The PCV Valve under the hood of most cars gives us all a chance for a breath of fresh air. What is it, what does it do and what are the symptoms of a bad one??

PCV - what does it stand for? Positive Crankcase Ventilation. Let's pick that apart a word at a time and see just what this little piece of hardware does. Let's start with the word Crankcase. The crankcase of an internal combustion engine is that portion of the engine that contains the crankshaft (no duh), the connecting rods, the under side of the pistons. It is also connected via passages in the casting of the engine block to the upper engine, the valve train, the camshaft and the timing gears and chain. The most critical part of the above components regarding the PCV is the pistons. Fuel and air enter the combustion chamber on the top side of the piston where the fuel burns and forces the piston down. That motion is converted into rotary motion of the crankshaft via the connecting rods and the crankshaft. That is what drives your car.

I mentioned that the combustion takes place in the combustion chamber. Ideally all the combustion gases which are in the combustion chamber stay there until they are exhausted via the tail pipe, however as engines get older (and even in brand new engines) some of the combustion gasses get past the sealing hardware on the pistons, the piston rings. As the engines age, the clearances between the rings and the cylinder walls increases and more of the combustion gasses escape into the crankcase. These combustion gasses contain acids and other harmful by-products of combustion which used to escape from the crankcase via a breather tube which exited into the environment. All that garbage going into the atmosphere makes smog and other breathing problems in our environment. In addition, the moisture in those gasses also caused sludge to build up in the engine, so the PCV system also helps reduce the sludge build up. So the engineers decided to capture all that stuff from the crankcase and ventilate it in a way that it becomes less harmful. Notice I said less harmful, not pristine. Notice also that we have covered the second word, Ventilation.

What's so positive about Positive Crankcase Ventilation?

It is called positive since there is a positive force that removes the combustion vapors from the crankcase. That force is vacuum - just like the vacuum that sucks the dirt out of your rugs and furniture only this vacuum is derived from the engine, not from a Hoover. Vacuum derived from the engine is a rather sensitive resource, that is you don't want to steal any vacuum from the intake manifold when the engine is idling. However, when the engine is running at highway speed the engine can afford to allow a "vacuum leak" to occur via the PCV Valve. It is a metered flow of air, controlled by a needle valve inside the PCV Valve. When the engine is at idle and vacuum is high the force of the vacuum overcomes the force of a spring inside the PCV Valve and it is closed down to allow a flow of about three cubic feet per minute. When the throttle is opened and the intake manifold vacuum is reduced (closer to atmospheric) then the spring in the PCV Valve forces the valve to open allowing up to six cubic feet per minute of flow to occur.

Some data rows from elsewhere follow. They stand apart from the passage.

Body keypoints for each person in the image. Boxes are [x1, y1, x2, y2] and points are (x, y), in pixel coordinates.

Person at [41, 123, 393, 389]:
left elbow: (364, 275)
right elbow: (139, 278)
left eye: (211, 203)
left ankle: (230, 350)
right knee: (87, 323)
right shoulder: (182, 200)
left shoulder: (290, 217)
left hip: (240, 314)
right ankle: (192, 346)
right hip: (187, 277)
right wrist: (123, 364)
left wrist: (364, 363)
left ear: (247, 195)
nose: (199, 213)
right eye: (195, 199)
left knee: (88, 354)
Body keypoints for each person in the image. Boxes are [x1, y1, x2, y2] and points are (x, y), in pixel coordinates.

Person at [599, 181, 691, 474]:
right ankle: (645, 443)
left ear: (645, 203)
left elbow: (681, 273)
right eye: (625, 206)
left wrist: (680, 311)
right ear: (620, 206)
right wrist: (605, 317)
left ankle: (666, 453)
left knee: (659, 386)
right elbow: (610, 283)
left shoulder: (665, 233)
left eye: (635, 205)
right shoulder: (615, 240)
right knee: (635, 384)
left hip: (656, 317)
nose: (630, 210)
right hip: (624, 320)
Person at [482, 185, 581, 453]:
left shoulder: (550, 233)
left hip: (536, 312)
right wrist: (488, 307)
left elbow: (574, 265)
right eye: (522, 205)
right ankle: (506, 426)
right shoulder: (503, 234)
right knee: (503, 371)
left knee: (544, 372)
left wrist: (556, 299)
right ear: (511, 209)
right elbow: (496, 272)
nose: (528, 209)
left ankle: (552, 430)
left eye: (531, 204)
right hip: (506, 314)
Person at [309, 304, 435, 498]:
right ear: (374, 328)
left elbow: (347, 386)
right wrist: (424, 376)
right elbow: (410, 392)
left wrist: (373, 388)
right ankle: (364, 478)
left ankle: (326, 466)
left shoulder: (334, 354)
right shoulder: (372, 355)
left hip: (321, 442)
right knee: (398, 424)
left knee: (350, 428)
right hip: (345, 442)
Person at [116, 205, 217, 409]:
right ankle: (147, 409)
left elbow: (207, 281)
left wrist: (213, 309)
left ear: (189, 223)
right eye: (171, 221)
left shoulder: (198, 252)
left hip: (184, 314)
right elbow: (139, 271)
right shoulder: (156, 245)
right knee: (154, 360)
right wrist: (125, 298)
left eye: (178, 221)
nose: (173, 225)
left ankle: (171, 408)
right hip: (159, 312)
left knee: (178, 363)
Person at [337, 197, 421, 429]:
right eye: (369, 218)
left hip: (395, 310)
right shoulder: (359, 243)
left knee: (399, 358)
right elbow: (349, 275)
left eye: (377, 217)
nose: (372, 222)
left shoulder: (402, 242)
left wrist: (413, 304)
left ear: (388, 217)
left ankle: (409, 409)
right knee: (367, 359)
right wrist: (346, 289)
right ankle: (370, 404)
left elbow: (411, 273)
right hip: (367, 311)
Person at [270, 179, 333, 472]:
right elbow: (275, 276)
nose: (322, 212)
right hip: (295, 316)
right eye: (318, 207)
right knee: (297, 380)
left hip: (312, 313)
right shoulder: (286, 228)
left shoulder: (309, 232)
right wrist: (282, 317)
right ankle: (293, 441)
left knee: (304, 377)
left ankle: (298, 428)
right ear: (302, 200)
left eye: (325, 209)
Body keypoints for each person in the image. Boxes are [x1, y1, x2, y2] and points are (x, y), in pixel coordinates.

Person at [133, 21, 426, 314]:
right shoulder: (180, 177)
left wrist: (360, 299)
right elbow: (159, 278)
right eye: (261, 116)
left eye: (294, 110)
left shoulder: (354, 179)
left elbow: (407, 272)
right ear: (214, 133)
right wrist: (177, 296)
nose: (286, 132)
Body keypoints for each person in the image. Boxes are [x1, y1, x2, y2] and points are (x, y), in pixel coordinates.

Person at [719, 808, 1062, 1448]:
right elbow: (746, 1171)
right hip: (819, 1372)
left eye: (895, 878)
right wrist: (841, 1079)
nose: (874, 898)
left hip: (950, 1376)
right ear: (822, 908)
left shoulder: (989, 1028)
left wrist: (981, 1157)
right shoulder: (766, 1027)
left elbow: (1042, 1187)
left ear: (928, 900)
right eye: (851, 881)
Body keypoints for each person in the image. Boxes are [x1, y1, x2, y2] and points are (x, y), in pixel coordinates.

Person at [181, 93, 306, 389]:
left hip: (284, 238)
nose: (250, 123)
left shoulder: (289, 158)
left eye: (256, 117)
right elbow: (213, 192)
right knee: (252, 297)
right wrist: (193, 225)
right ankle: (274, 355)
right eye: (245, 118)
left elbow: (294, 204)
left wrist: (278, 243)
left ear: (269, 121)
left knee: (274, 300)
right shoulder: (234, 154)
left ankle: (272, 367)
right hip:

So, what goes wrong? First, the spring can become weak or break and the valve will not open at all. This results in no removal of engine vapors and a build up of pressure in the crankcase. The air will actually flow backwards into the air cleaner. One symptom of this is oil in the air filter housing at the entrance of the PCV tube. This can also occur if the Blow-By is too high. Second, the valve can get gummy and stick in the open position allowing too much flow at idle conditions. This results in a rough idle or a stalling condition. In either case, just whip out the Visa card and spring for a new one! They only a few bucks.

A quick check to see if it is faulty is to shake it rather violently and see if the ball inside rattles - if it does then it is probably OK. Then with the engine running, put your finger on the end of the valve. You should feel a strong vacuum. If you don't then the valve is clogged and/or the tube is leaking. Fix or replace as necessary.